The data
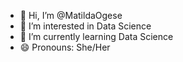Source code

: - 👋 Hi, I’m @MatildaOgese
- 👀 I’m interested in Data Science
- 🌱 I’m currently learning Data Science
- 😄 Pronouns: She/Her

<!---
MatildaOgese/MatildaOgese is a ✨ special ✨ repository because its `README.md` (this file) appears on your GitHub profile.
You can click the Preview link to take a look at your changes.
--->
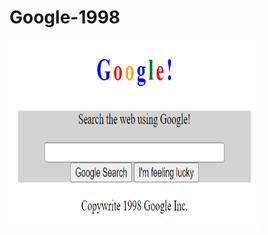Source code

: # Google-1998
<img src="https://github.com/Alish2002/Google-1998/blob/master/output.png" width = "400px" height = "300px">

...

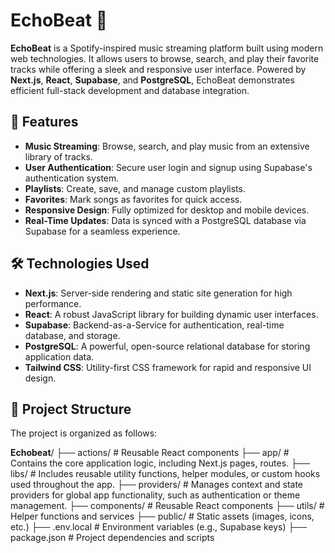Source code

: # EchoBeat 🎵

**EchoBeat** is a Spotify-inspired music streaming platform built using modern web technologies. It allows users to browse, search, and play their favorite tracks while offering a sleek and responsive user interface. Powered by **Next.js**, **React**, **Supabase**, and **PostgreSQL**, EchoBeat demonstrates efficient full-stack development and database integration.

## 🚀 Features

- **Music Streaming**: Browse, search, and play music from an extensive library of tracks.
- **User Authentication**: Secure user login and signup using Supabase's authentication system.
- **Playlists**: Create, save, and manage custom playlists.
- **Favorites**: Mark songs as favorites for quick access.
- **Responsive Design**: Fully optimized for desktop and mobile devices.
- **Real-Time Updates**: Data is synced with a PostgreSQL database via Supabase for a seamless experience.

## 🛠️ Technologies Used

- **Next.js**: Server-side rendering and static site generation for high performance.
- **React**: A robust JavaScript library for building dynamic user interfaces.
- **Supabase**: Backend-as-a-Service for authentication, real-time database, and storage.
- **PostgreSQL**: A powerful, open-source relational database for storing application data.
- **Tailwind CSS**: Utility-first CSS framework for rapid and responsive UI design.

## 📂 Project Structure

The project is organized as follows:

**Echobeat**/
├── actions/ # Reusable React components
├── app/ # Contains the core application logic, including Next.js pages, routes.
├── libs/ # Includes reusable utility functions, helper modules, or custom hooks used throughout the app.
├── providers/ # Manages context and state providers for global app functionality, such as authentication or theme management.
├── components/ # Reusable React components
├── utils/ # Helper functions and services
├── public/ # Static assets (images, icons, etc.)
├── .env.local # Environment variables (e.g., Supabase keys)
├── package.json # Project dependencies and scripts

Activity
Render the data from the line with "and database integration." up to and including the line with "The project is" as a Markdown table with the columns Row and Line. Number each row and leave out blank lines.

Task solution
| Row | Line |
|---|---|
| 1 | **EchoBeat** is a Spotify-inspired music streaming platform built using modern web technologies. It allows users to browse, search, and play their favorite tracks while offering a sleek and responsive user interface. Powered by **Next.js**, **React**, **Supabase**, and **PostgreSQL**, EchoBeat demonstrates efficient full-stack development and database integration. |
| 2 | ## 🚀 Features |
| 3 | - **Music Streaming**: Browse, search, and play music from an extensive library of tracks. |
| 4 | - **User Authentication**: Secure user login and signup using Supabase's authentication system. |
| 5 | - **Playlists**: Create, save, and manage custom playlists. |
| 6 | - **Favorites**: Mark songs as favorites for quick access. |
| 7 | - **Responsive Design**: Fully optimized for desktop and mobile devices. |
| 8 | - **Real-Time Updates**: Data is synced with a PostgreSQL database via Supabase for a seamless experience. |
| 9 | ## 🛠️ Technologies Used |
| 10 | - **Next.js**: Server-side rendering and static site generation for high performance. |
| 11 | - **React**: A robust JavaScript library for building dynamic user interfaces. |
| 12 | - **Supabase**: Backend-as-a-Service for authentication, real-time database, and storage. |
| 13 | - **PostgreSQL**: A powerful, open-source relational database for storing application data. |
| 14 | - **Tailwind CSS**: Utility-first CSS framework for rapid and responsive UI design. |
| 15 | ## 📂 Project Structure |
| 16 | The project is organized as follows: |